I would take to your local authority domestic abuse one stop shop. He is financially (and verbally I think too) abusing you so you have every right to. They can advise you on your options- if you leave him perhaps you're entitled to universal credit to help with housing as well as child benefit and the child maintenance he'll have to pay - depending on where you live you might also be able to get a council or social housing house which you could eventually buy when you save up again. You might be financially a lot better off leaving him. And your son can still visit his father and half sister.

category12 · 23/11/2023 20:44

wibblewobblequack · 23/11/2023 20:42

I do feel like a housekeeper but maybe I've made it too easy for him?

He never went for 50/50 of DSD so I'm not sure if he would for DS.

I'm not sure he would really want to at all. I had an optician appointment recently and he huffed about watching DS even though he was home anyway, so I took DS with me.

He seems to not like to be alone with DS with proper responsibility, and as I said he works long hours. But he's not cruel to him or anything like that, if we are all in the house together and DS is pottering about, playing etc he does interact with him.

What's actually loveable about this man who financially abuses you and the best you can say about his relationship with his son is that he isn't cruel to him?

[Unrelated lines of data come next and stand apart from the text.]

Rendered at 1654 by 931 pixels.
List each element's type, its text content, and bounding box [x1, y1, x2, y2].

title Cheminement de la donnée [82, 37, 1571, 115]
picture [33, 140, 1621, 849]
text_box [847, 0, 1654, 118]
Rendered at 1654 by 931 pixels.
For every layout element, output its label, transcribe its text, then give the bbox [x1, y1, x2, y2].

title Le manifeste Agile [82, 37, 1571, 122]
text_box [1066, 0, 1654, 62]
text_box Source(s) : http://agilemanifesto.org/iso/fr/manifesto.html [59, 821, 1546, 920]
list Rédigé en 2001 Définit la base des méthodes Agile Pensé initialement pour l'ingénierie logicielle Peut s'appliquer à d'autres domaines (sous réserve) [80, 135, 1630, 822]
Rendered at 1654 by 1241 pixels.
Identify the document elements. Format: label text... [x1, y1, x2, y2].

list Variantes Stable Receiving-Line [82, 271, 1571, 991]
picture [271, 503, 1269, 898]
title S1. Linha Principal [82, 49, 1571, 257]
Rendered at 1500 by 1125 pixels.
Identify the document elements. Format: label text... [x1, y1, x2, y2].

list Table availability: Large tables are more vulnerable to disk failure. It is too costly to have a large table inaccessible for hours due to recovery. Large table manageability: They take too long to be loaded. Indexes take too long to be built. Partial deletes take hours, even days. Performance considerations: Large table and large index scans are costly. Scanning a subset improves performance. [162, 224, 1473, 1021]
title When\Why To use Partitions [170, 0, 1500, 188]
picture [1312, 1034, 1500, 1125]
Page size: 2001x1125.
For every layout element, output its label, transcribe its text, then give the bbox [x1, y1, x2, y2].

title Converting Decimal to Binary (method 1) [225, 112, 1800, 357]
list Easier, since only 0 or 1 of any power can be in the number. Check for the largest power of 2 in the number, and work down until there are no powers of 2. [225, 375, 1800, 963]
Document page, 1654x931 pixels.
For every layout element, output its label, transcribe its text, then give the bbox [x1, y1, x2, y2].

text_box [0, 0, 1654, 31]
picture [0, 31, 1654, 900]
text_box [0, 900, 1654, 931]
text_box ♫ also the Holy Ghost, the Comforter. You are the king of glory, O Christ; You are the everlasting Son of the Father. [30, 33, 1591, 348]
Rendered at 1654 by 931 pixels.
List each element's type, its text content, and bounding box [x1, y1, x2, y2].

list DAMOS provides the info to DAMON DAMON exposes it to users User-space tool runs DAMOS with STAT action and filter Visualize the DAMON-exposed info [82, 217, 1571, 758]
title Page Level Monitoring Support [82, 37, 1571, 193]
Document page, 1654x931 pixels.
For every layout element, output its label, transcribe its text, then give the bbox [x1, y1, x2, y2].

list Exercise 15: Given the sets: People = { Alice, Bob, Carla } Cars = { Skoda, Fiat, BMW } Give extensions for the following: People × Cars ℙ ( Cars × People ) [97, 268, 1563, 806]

wibblewobblequack · 23/11/2023 20:46

@Duckling89 I do most of my shopping for DS on vinted. I never buy anything for myself.

Main food shop I do at aldi. I cook all from scratch. My car is cheap to run luckily! If we run out and I ask DP to pop to the shops he will.

I try and pick cheap activities for DS. I'm just slowly creeping into debt though.

He won't give me any more towards Christmas presents.

He often says that if I need something "just ask". But if I have ever mentioned money in the past or needing thinks for DS he gets huffy and puffy and reverts to the "I'm putting a roof over our heads" thing.